Militäranalysten gehen davon aus, dass es sich bei den bisherigen Kämpfen wahrscheinlich immer noch hauptsächlich um Angriffe der Ukrainer handelt, die den Großteil ihrer Streitkräfte noch nicht entfesselt haben, während die wichtigsten Verteidigungsanlagen Russlands immer noch weiter hinten liegen.
Raketenangriff
Am Dienstag wurden bei einem russischen Raketenangriff mindestens elf Menschen in einem Wohnhaus und Lagerhäusern in Krywyj Rih, dem Geburtsort von Präsident Wolodymyr Selenskyj, getötet.
Anwohner schluchzten vor dem ausgebrannten Wohnblock und nach dem Angriff am frühen Morgen stieg Rauch auf. Beamte sagten, mindestens vier Menschen seien dort und weitere sieben in den Lagerhäusern getötet worden. 28 wurden verletzt.

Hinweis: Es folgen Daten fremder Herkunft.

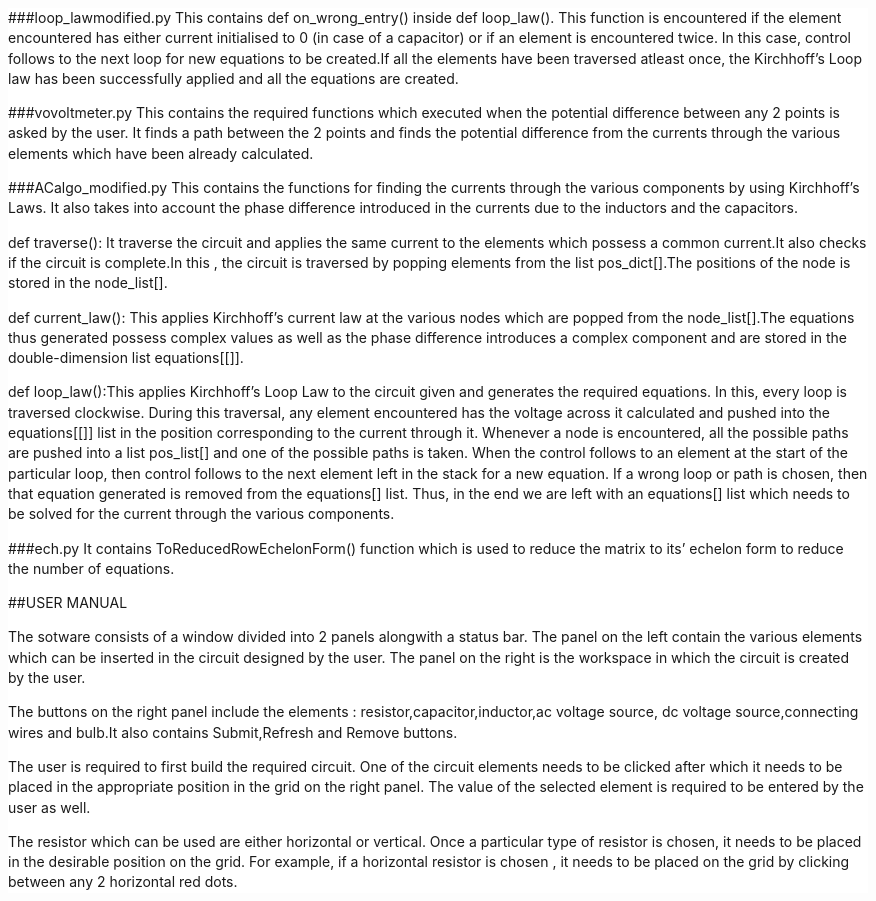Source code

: ###loop_lawmodified.py
This contains def on_wrong_entry() inside def loop_law(). This function is encountered if the element encountered has either current initialised to 0 (in case of a capacitor) or if an element is encountered twice. In this case, control follows to the next loop for new equations to be created.If all the elements have been traversed atleast once, the Kirchhoff’s Loop law has been successfully applied and all the equations are created.

###vovoltmeter.py
This contains the required functions which executed when the potential difference between any 2 points is asked by the user. It finds a path between the 2 points and finds the potential difference from the currents through the various elements which have been already calculated.

###ACalgo_modified.py
This contains the functions for finding the currents through the various components by using Kirchhoff’s Laws. It also takes into account the phase difference introduced in the currents due to the inductors and the capacitors.

def traverse(): It traverse the circuit and applies the same current to the elements which possess a common current.It also checks if the circuit is complete.In this , the circuit is traversed by popping elements from the list pos_dict[].The positions of the node is stored in the node_list[].

def current_law(): This applies Kirchhoff’s  current law at the various nodes which are popped from the node_list[].The equations thus generated possess complex values as well as the phase difference introduces a complex component and are stored in the double-dimension list equations[[]].

def loop_law():This applies Kirchhoff’s Loop Law to the circuit given and generates the required equations. In this, every loop is traversed clockwise. During this traversal, any element encountered has the voltage across it calculated and pushed into the equations[[]] list in the position corresponding to the current through it. Whenever a node is encountered, all the possible paths are pushed into a list pos_list[] and one of the possible paths is taken. When the control follows to an element at the start of the particular loop, then control follows to the next element left in the stack for a new equation. If a wrong loop or path is chosen, then that equation generated is removed from the equations[] list. Thus, in the end we are left with an equations[] list which needs to be solved for the current through the various components.

###ech.py
It contains ToReducedRowEchelonForm() function which is used to reduce the matrix to its’ echelon form to reduce the number of equations.

##USER MANUAL

The sotware consists of a window divided into 2 panels alongwith a status bar. The panel on the left contain the various elements which can be inserted in the circuit designed by the user. The panel on the right is the workspace in which the circuit is created by the user. 

The buttons on the right panel include the elements : resistor,capacitor,inductor,ac voltage source, dc voltage source,connecting wires and bulb.It also contains Submit,Refresh and Remove buttons.

The user is required to first build the required circuit. One of the circuit elements needs to be clicked after which it needs to be placed in the appropriate position in the grid on the right panel. The value of the selected element is required to be entered by the user as well.

The resistor which can be used are either horizontal or vertical. Once a particular type of resistor is chosen, it needs to be placed in the desirable position on the grid. For example, if a horizontal resistor is  chosen , it needs to be placed on the grid by clicking between any 2 horizontal red dots.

Überlebende beschrieben zwei Explosionen. Olha Chernousova sagte, sie sei von einer heftigen Druckwelle aus ihrem Bett geschleudert worden. Sie flüchtete auf ihren Balkon, um auf Retter zu warten. „Ich dachte, ich müsste auf einen Baum springen.“
Moskau bestreitet absichtliche Angriffe auf Zivilisten, hat jedoch wiederholt Wohnhäuser mit Langstreckenraketen beschossen, oft an vermeintlichen Wendepunkten im Krieg. Es tötete vor sechs Wochen zu Beginn einer verstärkten Kampagne von Drohnen- und Raketenangriffen im Vorfeld der ukrainischen Gegenoffensive 25 Menschen in einem Wohnblock in der Innenstadt von Uman.